QUESTIONS ON THE MATERIAL.
**1)** In the post on being kinder to oneself, who does the writer say they are nicer to than to themselves?
**2)** Please carry the post on being kinder to oneself forward from the point where it stops.

EXTRACT PROVIDED.
- Opening Delimiter -

Being Kinder to Myself

There is something that I’ve been wrestling with that I’m sure a lot of other people can relate to, which is why I thought it would make a really good post. I have a hard time being kind to myself. I realized that I am nicer to strangers than I am to myself. And I’m sure that there’s a part of me that can justify this behavior by saying, “Well, I don’t know those people; they seem perfectly fine. But I’m around myself all the time, so of course I know every single one of my flaws and every single mistake that I have ever made.” The truth of the matter is, I’m sure they’ve got the same thoughts in their head. Nobody’s perfect. I have to remember that everyone has done things they aren’t proud of or wish they could have done differently.

I am sure that I am also not alone in taking responsibility for things that have nothing to do with me. It’s my fault that the place I wanted to have a picnic lunch was so crowded that we ended up leaving instead of eating. It’s my fault that a birthday card got lost in the mail, because if I had just mailed it earlier it would have gotten there on time.

- Closing Delimiter -

PROVIDED RECORDS.
- Opening Delimiter -

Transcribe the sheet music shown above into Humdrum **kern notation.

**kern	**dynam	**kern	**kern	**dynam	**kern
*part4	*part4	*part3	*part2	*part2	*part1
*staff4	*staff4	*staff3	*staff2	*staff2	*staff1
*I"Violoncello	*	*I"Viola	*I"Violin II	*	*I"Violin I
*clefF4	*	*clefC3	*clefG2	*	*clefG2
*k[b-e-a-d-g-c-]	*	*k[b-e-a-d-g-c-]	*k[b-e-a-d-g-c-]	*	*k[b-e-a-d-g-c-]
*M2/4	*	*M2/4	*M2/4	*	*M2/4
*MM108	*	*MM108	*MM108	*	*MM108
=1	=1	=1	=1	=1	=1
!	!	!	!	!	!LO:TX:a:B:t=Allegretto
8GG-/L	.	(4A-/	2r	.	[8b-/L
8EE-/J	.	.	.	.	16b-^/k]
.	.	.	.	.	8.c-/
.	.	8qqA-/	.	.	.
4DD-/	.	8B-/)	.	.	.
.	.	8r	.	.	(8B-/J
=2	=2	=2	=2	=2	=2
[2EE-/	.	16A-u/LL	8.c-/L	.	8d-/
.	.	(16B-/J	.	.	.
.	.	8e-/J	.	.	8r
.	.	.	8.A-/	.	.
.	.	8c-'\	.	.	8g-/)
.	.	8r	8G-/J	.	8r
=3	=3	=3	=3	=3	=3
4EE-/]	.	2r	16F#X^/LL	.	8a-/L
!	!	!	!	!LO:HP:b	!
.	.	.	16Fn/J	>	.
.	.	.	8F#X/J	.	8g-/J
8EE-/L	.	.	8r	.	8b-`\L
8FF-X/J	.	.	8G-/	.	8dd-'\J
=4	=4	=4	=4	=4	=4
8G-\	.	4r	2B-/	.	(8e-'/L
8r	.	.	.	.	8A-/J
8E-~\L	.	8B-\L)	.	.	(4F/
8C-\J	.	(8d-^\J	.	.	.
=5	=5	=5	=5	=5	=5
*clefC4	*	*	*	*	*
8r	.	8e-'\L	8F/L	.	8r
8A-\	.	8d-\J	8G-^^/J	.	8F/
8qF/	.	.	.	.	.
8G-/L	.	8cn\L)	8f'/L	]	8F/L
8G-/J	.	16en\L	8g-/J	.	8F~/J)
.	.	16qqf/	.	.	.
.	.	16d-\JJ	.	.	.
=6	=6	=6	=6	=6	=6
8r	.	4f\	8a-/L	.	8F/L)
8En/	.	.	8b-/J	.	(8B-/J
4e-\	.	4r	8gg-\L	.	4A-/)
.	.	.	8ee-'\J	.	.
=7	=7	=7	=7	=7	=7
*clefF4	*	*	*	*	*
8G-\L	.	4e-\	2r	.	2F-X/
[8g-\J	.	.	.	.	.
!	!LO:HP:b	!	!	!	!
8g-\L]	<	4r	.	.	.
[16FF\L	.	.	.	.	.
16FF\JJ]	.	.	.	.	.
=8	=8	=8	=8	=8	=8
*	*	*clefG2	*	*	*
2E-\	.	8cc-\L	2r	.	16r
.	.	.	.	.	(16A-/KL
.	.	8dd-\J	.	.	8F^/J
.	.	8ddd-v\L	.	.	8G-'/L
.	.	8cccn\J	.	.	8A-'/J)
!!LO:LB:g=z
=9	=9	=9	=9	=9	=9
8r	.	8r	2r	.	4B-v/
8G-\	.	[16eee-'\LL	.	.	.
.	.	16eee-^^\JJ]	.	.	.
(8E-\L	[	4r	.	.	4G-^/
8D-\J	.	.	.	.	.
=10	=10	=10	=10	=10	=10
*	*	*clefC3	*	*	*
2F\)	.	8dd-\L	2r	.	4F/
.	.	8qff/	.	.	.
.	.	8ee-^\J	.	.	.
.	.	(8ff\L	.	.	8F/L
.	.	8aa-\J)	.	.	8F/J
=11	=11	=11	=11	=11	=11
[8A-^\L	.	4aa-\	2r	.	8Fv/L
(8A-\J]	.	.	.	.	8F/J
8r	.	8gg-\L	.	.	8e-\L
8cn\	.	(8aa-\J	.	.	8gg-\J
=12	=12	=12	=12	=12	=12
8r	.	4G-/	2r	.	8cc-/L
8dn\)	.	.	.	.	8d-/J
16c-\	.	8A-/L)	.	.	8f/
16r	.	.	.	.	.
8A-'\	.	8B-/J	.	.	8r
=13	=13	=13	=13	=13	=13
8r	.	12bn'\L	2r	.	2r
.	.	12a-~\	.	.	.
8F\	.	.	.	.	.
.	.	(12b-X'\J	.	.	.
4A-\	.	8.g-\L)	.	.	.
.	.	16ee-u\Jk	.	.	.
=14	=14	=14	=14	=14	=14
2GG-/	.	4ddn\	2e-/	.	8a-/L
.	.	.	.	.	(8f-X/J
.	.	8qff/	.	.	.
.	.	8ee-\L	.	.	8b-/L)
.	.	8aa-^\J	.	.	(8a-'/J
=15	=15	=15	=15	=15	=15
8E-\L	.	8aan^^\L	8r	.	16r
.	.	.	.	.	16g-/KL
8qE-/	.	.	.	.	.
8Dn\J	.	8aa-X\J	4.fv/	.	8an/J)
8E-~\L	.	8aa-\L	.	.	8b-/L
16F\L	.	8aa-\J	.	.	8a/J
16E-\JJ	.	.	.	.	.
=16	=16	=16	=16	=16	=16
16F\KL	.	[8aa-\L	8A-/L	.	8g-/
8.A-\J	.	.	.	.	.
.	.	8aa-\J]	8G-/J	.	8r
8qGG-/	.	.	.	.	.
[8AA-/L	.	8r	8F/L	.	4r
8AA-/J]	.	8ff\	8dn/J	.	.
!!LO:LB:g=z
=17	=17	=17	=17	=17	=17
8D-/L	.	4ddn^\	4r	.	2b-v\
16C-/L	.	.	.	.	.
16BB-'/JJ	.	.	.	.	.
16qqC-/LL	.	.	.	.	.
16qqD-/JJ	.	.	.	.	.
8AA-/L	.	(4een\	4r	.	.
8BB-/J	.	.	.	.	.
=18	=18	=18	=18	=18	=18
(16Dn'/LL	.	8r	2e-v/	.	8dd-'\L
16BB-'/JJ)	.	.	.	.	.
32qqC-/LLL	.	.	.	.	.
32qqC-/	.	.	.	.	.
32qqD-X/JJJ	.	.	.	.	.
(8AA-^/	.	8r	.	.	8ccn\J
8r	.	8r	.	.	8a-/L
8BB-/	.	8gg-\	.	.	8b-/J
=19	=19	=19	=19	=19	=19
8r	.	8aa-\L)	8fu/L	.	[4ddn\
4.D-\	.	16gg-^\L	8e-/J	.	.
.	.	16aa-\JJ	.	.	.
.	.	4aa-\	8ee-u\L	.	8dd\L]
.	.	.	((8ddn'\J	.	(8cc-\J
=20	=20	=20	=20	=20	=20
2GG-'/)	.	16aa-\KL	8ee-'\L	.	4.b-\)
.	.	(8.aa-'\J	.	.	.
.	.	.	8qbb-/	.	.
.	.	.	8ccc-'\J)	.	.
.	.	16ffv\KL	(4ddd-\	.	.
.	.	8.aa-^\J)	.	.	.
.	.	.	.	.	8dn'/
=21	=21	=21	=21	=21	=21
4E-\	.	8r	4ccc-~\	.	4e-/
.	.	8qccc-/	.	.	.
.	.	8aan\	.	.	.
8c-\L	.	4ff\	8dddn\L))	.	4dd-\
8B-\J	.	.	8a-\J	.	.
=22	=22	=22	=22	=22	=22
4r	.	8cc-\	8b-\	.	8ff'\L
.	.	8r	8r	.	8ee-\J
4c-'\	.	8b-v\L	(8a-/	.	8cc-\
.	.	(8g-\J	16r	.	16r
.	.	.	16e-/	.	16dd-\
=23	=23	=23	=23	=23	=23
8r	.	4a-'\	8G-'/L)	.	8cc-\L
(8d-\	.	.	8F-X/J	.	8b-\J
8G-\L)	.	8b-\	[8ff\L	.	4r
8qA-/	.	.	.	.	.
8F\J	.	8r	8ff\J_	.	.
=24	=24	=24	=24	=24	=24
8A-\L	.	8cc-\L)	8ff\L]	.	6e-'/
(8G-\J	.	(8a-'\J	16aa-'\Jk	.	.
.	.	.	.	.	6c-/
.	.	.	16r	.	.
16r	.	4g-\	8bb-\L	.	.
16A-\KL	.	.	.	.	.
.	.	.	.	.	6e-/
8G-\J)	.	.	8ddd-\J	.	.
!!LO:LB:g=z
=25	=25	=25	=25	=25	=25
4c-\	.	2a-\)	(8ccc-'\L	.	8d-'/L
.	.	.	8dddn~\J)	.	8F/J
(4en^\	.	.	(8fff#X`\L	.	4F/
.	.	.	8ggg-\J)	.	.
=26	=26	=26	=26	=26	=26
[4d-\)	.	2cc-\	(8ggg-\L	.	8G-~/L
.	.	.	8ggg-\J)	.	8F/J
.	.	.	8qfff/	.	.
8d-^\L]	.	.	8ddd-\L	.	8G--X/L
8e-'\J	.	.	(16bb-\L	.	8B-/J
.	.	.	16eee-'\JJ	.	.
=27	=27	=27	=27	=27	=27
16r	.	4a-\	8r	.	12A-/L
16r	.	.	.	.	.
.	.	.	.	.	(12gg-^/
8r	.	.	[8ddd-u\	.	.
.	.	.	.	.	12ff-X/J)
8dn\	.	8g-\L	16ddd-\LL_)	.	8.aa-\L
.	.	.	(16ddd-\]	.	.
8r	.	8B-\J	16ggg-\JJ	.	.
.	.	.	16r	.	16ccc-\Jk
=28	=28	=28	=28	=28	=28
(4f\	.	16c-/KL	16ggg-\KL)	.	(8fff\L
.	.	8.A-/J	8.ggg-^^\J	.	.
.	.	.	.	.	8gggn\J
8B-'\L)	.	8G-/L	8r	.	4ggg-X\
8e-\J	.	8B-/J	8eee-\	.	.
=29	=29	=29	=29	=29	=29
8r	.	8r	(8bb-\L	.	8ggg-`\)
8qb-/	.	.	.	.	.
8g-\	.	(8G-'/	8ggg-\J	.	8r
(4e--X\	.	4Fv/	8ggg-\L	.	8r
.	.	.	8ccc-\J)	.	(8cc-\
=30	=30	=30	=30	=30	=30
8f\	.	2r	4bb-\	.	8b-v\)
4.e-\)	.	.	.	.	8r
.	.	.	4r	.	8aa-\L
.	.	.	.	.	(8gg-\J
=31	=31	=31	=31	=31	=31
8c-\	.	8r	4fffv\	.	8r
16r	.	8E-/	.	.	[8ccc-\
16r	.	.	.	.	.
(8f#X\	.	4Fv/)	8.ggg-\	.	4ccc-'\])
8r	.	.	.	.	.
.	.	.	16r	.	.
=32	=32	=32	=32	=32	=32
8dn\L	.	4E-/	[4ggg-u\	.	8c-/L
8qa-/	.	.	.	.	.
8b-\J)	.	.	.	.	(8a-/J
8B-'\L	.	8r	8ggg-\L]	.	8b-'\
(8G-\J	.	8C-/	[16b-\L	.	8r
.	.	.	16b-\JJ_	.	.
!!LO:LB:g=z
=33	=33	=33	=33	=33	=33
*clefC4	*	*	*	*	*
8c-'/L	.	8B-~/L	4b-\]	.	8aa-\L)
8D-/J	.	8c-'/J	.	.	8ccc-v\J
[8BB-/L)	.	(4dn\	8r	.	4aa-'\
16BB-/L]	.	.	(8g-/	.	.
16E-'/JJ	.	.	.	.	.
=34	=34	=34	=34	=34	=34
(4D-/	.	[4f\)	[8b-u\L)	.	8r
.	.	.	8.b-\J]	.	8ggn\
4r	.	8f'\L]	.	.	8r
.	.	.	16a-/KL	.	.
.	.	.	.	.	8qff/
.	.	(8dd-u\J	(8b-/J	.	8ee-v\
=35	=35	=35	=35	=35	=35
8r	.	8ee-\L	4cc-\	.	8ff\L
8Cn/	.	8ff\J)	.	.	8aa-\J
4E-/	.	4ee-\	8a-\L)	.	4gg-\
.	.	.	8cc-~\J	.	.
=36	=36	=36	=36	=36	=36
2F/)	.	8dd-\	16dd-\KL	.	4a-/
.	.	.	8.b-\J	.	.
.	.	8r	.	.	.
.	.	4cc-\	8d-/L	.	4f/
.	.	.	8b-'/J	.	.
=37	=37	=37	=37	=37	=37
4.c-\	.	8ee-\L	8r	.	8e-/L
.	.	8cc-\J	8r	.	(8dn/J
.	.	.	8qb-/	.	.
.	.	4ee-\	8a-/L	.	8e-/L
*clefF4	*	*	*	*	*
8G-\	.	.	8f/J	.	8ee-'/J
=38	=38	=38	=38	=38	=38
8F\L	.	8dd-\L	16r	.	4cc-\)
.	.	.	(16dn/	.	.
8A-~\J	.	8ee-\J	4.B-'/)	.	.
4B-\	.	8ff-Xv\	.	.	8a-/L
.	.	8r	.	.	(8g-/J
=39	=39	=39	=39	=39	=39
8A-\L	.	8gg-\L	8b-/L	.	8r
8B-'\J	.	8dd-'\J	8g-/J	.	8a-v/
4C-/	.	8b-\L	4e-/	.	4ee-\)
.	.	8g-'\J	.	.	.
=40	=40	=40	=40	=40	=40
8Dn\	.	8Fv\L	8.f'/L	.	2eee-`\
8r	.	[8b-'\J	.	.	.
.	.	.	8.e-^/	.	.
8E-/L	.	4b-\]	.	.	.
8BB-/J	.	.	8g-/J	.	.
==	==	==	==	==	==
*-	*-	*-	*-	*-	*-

- Closing Delimiter -

ANSWERS PER TASK.
**1)** Strangers.

**2)**
As much as I’d like to think I am the center of the universe, I’m not. I’m not responsible for every single thing that happens. Some things just happen because that’s the way it is. The other thing, and this is really important, is that no amount of dwelling or fixating on the past is going to change anything. The only thing that I can do is apologize to people if I think that will help bring some closure to a situation. Hopefully, the person will forgive me and we can put the issue to rest; but since I know I cannot make someone accept my apology, I have to be prepared to accept that as a resolution in itself and make my peace with it that way. I can learn from my mistakes and make an effort not to repeat them. Just beating myself up over and over is not being kind to myself. It accomplishes nothing other than making me feel bad about myself.

I also realized that some of the stuff that I’ve been carrying around with me seemed kind of dumb. We’ve all accidentally cut someone off or said something accidentally offensive. Or maybe we forgot somebody’s birthday–maybe the reason wasn’t malicious, maybe it was just that you were caught up in something else. The point is, a lot of this stuff is unintentional. We do a lot of dumb things. We aren’t usually trying to be hurtful or nasty, it just happens sometimes. And the more I examine these things I continually beat myself up over, the more I realize that I’m human. We all do these things sometimes. It’s the only way we learn sometimes.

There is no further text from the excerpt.